O futuro Aeroporto Luís de Camões, a construir nos terrenos do Campo de Tiro, em Samora Correia, vai assumir um papel central no novo Programa Regional de Ordenamento do Território de Lisboa, Oeste e Vale do Tejo, PROT LOVT, que entrou recentemente numa nova fase de elaboração, com o início da construção do modelo territorial para a região.
A confirmação do calendário do novo aeroporto e das acessibilidades associadas esteve em destaque na segunda reunião da Comissão Consultiva do PROT LOVT, atendendo ao impacto que a infraestrutura deverá ter na organização futura do território de Lisboa e Vale do Tejo.

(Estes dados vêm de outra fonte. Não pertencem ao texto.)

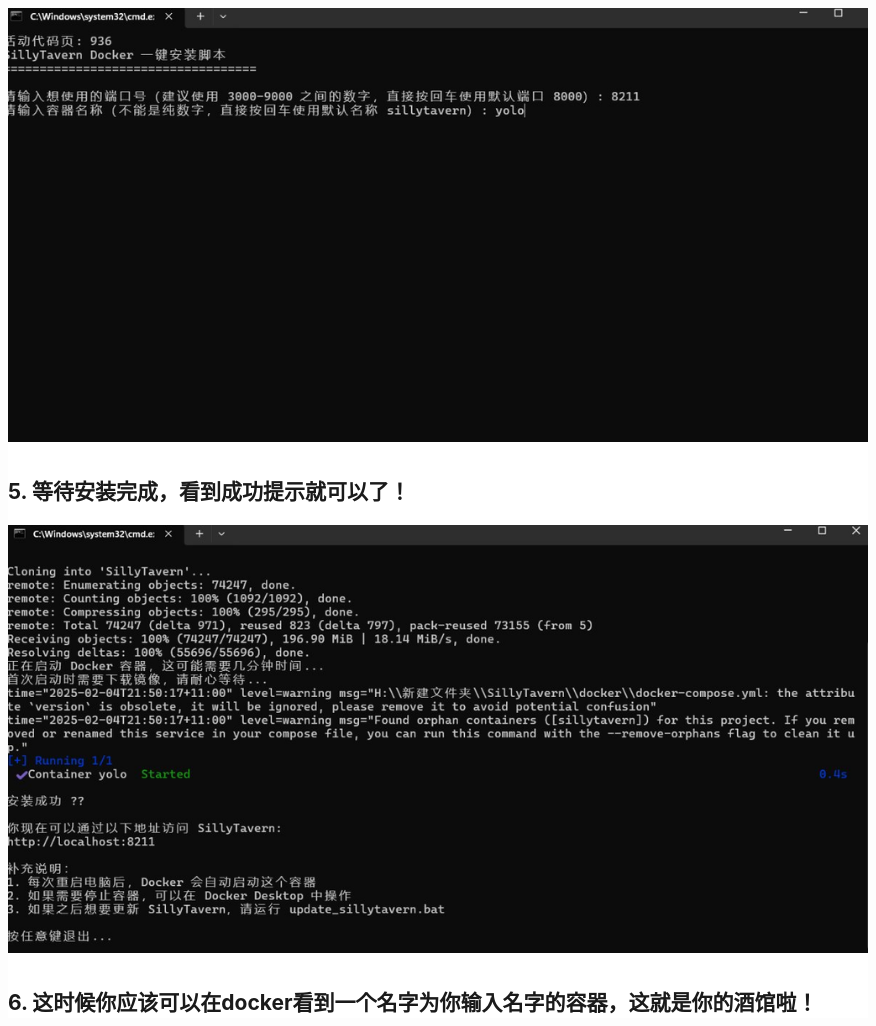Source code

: ![bat_config.jpg](/all_upload_files_should_in_here/tutorials/sillytavern_wsl2_ubuntu_docker/bat_config.jpg)


## 5. 等待安装完成，看到成功提示就可以了！

![bat_install.jpg](/all_upload_files_should_in_here/tutorials/sillytavern_wsl2_ubuntu_docker/bat_install.jpg)

## 6. 这时候你应该可以在docker看到一个名字为你输入名字的容器，这就是你的酒馆啦！
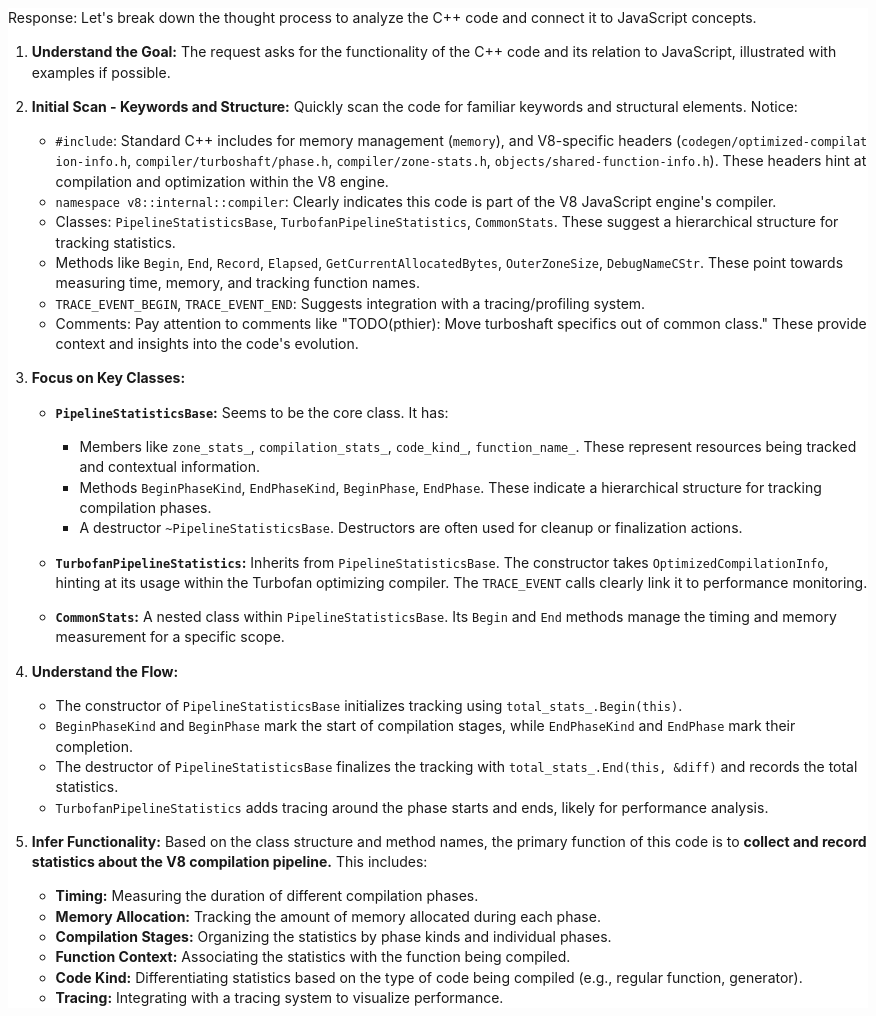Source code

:Response: Let's break down the thought process to analyze the C++ code and connect it to JavaScript concepts.

1. **Understand the Goal:** The request asks for the functionality of the C++ code and its relation to JavaScript, illustrated with examples if possible.

2. **Initial Scan - Keywords and Structure:** Quickly scan the code for familiar keywords and structural elements. Notice:
    * `#include`: Standard C++ includes for memory management (`memory`), and V8-specific headers (`codegen/optimized-compilation-info.h`, `compiler/turboshaft/phase.h`, `compiler/zone-stats.h`, `objects/shared-function-info.h`). These headers hint at compilation and optimization within the V8 engine.
    * `namespace v8::internal::compiler`:  Clearly indicates this code is part of the V8 JavaScript engine's compiler.
    * Classes: `PipelineStatisticsBase`, `TurbofanPipelineStatistics`, `CommonStats`. These suggest a hierarchical structure for tracking statistics.
    * Methods like `Begin`, `End`, `Record`,  `Elapsed`, `GetCurrentAllocatedBytes`, `OuterZoneSize`, `DebugNameCStr`. These point towards measuring time, memory, and tracking function names.
    * `TRACE_EVENT_BEGIN`, `TRACE_EVENT_END`: Suggests integration with a tracing/profiling system.
    * Comments:  Pay attention to comments like "TODO(pthier): Move turboshaft specifics out of common class." These provide context and insights into the code's evolution.

3. **Focus on Key Classes:**

    * **`PipelineStatisticsBase`:** Seems to be the core class. It has:
        * Members like `zone_stats_`, `compilation_stats_`, `code_kind_`, `function_name_`. These represent resources being tracked and contextual information.
        * Methods `BeginPhaseKind`, `EndPhaseKind`, `BeginPhase`, `EndPhase`. These indicate a hierarchical structure for tracking compilation phases.
        * A destructor `~PipelineStatisticsBase`. Destructors are often used for cleanup or finalization actions.

    * **`TurbofanPipelineStatistics`:** Inherits from `PipelineStatisticsBase`. The constructor takes `OptimizedCompilationInfo`, hinting at its usage within the Turbofan optimizing compiler. The `TRACE_EVENT` calls clearly link it to performance monitoring.

    * **`CommonStats`:**  A nested class within `PipelineStatisticsBase`. Its `Begin` and `End` methods manage the timing and memory measurement for a specific scope.

4. **Understand the Flow:**

    * The constructor of `PipelineStatisticsBase` initializes tracking using `total_stats_.Begin(this)`.
    * `BeginPhaseKind` and `BeginPhase` mark the start of compilation stages, while `EndPhaseKind` and `EndPhase` mark their completion.
    * The destructor of `PipelineStatisticsBase` finalizes the tracking with `total_stats_.End(this, &diff)` and records the total statistics.
    * `TurbofanPipelineStatistics` adds tracing around the phase starts and ends, likely for performance analysis.

5. **Infer Functionality:** Based on the class structure and method names, the primary function of this code is to **collect and record statistics about the V8 compilation pipeline.**  This includes:

    * **Timing:** Measuring the duration of different compilation phases.
    * **Memory Allocation:** Tracking the amount of memory allocated during each phase.
    * **Compilation Stages:**  Organizing the statistics by phase kinds and individual phases.
    * **Function Context:** Associating the statistics with the function being compiled.
    * **Code Kind:**  Differentiating statistics based on the type of code being compiled (e.g., regular function, generator).
    * **Tracing:**  Integrating with a tracing system to visualize performance.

A presidente da Comissão de Coordenação e Desenvolvimento Regional de Lisboa e Vale do Tejo (CCDR LVT,), Teresa Almeida, considerou o Aeroporto Luís de Camões “uma obra fundamental, há muito esperada pela região e pelo país, e decisiva para a nossa capacidade de afirmação, de crescimento e de coesão territorial”.
A concretização do novo aeroporto durante o período de vigência do PROT obrigará, segundo a CCDR LVT, a rever e aprofundar parte do trabalho já realizado, sobretudo ao nível da organização dos sistemas urbano e económico e das principais redes de mobilidade e acessibilidade.
“Este PROT não pode limitar-se a reconhecer que o aeroporto irá acontecer. Tem de assumir a sua concretização como um dado estruturante e planear, desde já, o território que queremos construir”, sublinhou Teresa Almeida.
A intenção passa, assim, por antecipar os efeitos territoriais associados à nova infraestrutura aeroportuária e evitar que o crescimento provocado pelo aeroporto ocorra sem planeamento ao nível da habitação, atividade económica, transportes, equipamentos e serviços.
Segundo a diretora-geral do Território, Fernanda do Carmo, a dimensão aeroportuária será integrada de forma transversal no PROT LOVT, assumindo-se como um eixo estruturante das conectividades, do sistema económico e urbano e da resposta às vulnerabilidades do território.
O Programa deverá, por isso, orientar as transformações associadas ao Aeroporto Luís de Camões, procurando potenciar as oportunidades económicas e territoriais criadas pela infraestrutura e, simultaneamente, prevenir eventuais desequilíbrios entre os diferentes municípios da região.
A reunião da Comissão Consultiva serviu igualmente para dar início à construção do modelo territorial do PROT LOVT, depois de concluída a fase de diagnóstico e análise prospetiva.
“Até aqui, construímos o diagnóstico e aprofundámos a leitura prospetiva do território. A partir de hoje, entramos na fase de definição do modelo territorial e de construção do Programa”, afirmou Teresa Almeida, acrescentando que esta é a etapa em que “o conhecimento produzido é transformado em escolhas, as alternativas dão lugar a prioridades e a visão é concretizada em decisão”.
A CCDR LVT pretende concluir a componente técnica do Programa até dezembro de 2026, num calendário considerado pela responsável como “claro e exigente”, mas executável.
Além do impacto do novo aeroporto, o futuro modelo territorial deverá assentar em cinco grandes eixos, entre os quais a habitação acessível, a valorização do solo como recurso estratégico, o reforço das conectividades e infraestruturas críticas, a especialização territorial e coesão dos serviços e uma maior articulação entre diferentes níveis da administração pública.
Os trabalhos desenvolvidos até agora pelas três subcomissões temáticas envolveram 11 mesas de trabalho e permitiram identificar 159 soluções de governança. O Diagnóstico Prospetivo e a Estratégia para Lisboa, Oeste e Vale do Tejo receberam ainda 157 contributos apresentados por 32 entidades.